Джеймс Холл опустил глаза и выпалил в пол:
– Я пытался. Процедура весьма сложная и требует времени. На констатацию смерти мозга и на изъятие детских органов требуется согласие родителей. И вы же знаете, после смерти мозга почка живет считаные часы. А живого донора-ребенка не найти даже за миллионы.
– Не казните себя за то, что спасаете своего сына. Это долг отца. И отбросьте чувство вины. Лучше собирайте чемодан. Мы вылетаем суперджетом в Варшаву. Далее Львов и линия фронта. Я уже отправила по нашему контракту туда лучшего хирурга. Она работала в Косово и Метохии. И всегда со стабильным положительным исходом.
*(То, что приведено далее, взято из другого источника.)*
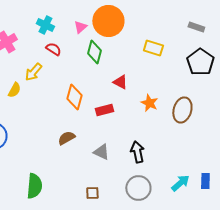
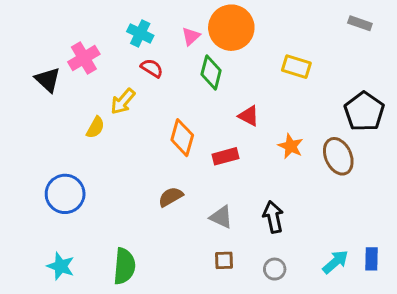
gray rectangle: (196, 27) -> (360, 23), moved
black pentagon: (200, 62) -> (364, 111), moved
brown ellipse: (182, 110) -> (338, 156), turned -40
gray circle: (138, 188) -> (275, 269), size x0.6
brown square: (92, 193) -> (224, 260), moved

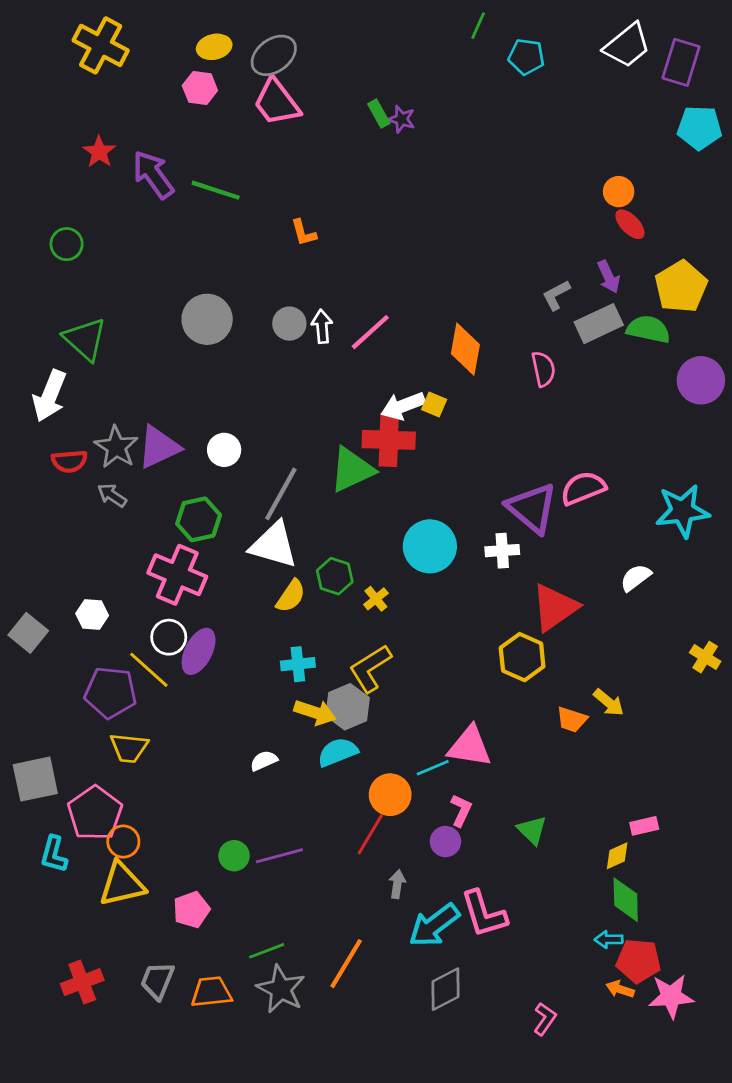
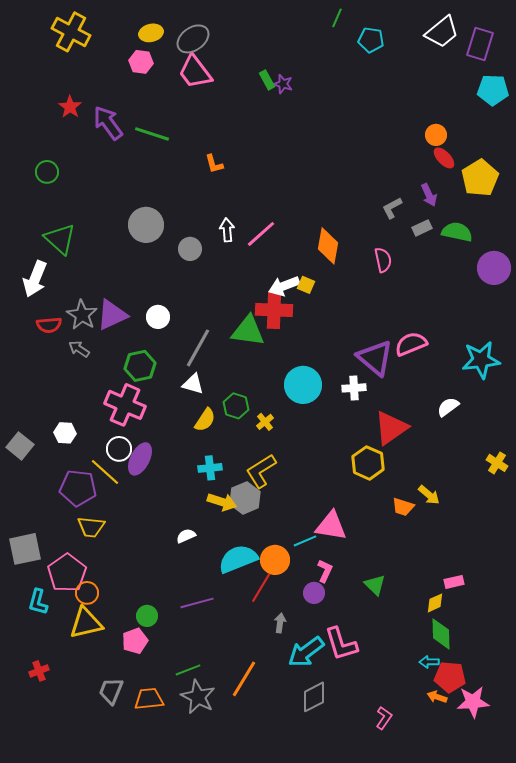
yellow pentagon: (681, 287) -> (480, 178), moved
gray circle: (289, 324) -> (190, 249), moved
gray rectangle: (599, 324) -> (422, 228), size x0.6
green triangle: (352, 470) -> (248, 331), turned 33
white triangle: (274, 545) -> (193, 384), size x0.6
cyan semicircle: (338, 752) -> (238, 559), moved, size x1.4
green circle: (234, 856) -> (147, 616), moved
red cross: (82, 982) -> (39, 671), moved, size x0.7

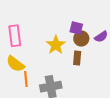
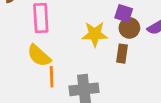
yellow star: (56, 45) -> (95, 34), turned 30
Она извлекает органы в течение пяти минут, причем делать она это может в самых неприхотливых условиях. Вам же обеспечат комфорт и безопасность компетентные люди в погонах, наделенные властью и полномочиями.
Этот монолог исключал возражения. Доводы «Конгломерата» были железными и с ними не приходилось спорить. Каждый получал то, что хотел. Заказчик заплатил два миллиона долларов в том числе за то, чтобы не задавать лишних вопросов. Судьба ребенка-донора не должна была его интересовать. Эта опция даже не прописывалась в договоре… И участь украинского ребенка оставалась за скобками инфернальной сделки.
В доме Гулько в окрестностях Бахмута не осталось никого, кроме пожилой пары и Бормана. Тот расхаживал взад-вперед, краем уха выслушивая причитания деда и бабки «экспроприированного» малыша. Он уже давно заметил черно-белую фотографию в рамке, стоящую прямо под образцами в углу небогатого жилища. Он не мог ошибиться.
Это были отец и мать строптивой Элеоноры, которая до сих пор водила его за нос, переспав с ним лишь однажды, но словно сделав одолжение, как с каким-то прокаженным, не глядя в глаза. Ни о каких поцелуях с этой стервой не могло быть и речи! Она мнила из себя богиню и снисходила до него, как до самого крайнего в очереди ухажеров: с пренебрежением и презрением. При этом строя глазки всем кому не лень, включая самого Картера, с которым она оказалось в одном эвакуационном транспорте, она не просила, а требовала помощи. Не давая взамен ни тепла, ни ласки!
И вот настал тот сладострастный для ничтожного злодея момент, когда пришелся случай выместить всю свою злость на непричастных к унижению людях. Безусловно, они были связаны с обидчицей родственными узами, но разве это определяет их в категорию обреченных?
Ступак посчитал удачей это случайное знакомство, про себя все решил, поэтому представился – это было безопасно.
– А ведь я вас знаю, ваша фамилия Гулько, не так ли?
Дед и бабка Славика удивились. И испугались. Особенно женщина, но она тут же взяла себя в руки, чтобы с мужем вследствие продолжающегося нервного потрясения не случилась кома.
– Вот видишь, Борь, он знает нас. Все будет хорошо. Со Славиком ничего плохого не произойдет. Так ведь? Все будет хорошо? – рыдала бабушка.
– Я знаком с вашей дочерью Элеонорой. Это ведь ее сын? Не так ли. Я обещал его ей доставить.
– Эля. Вы знаете нашу Элю? Вы отвезете ей Славика? – захлебывалась в слезах мать Элеоноры, сжимая трясущуюся руку мужа.
– Не могу теперь за это поручиться, – хладнокровно процедил сквозь зубы Ступак. – И, скорее всего, не смогу сказать ей, что повидался с ее папашей и мамашей в разоренном и превращенном в руины Бахмуте, куда она по недогляду и эгоизму спихнула своего отпрыска, виня при том кого угодно, кроме себя. Да и вы не скажете, не так ли? Вы ведь не скажете, что меня видели?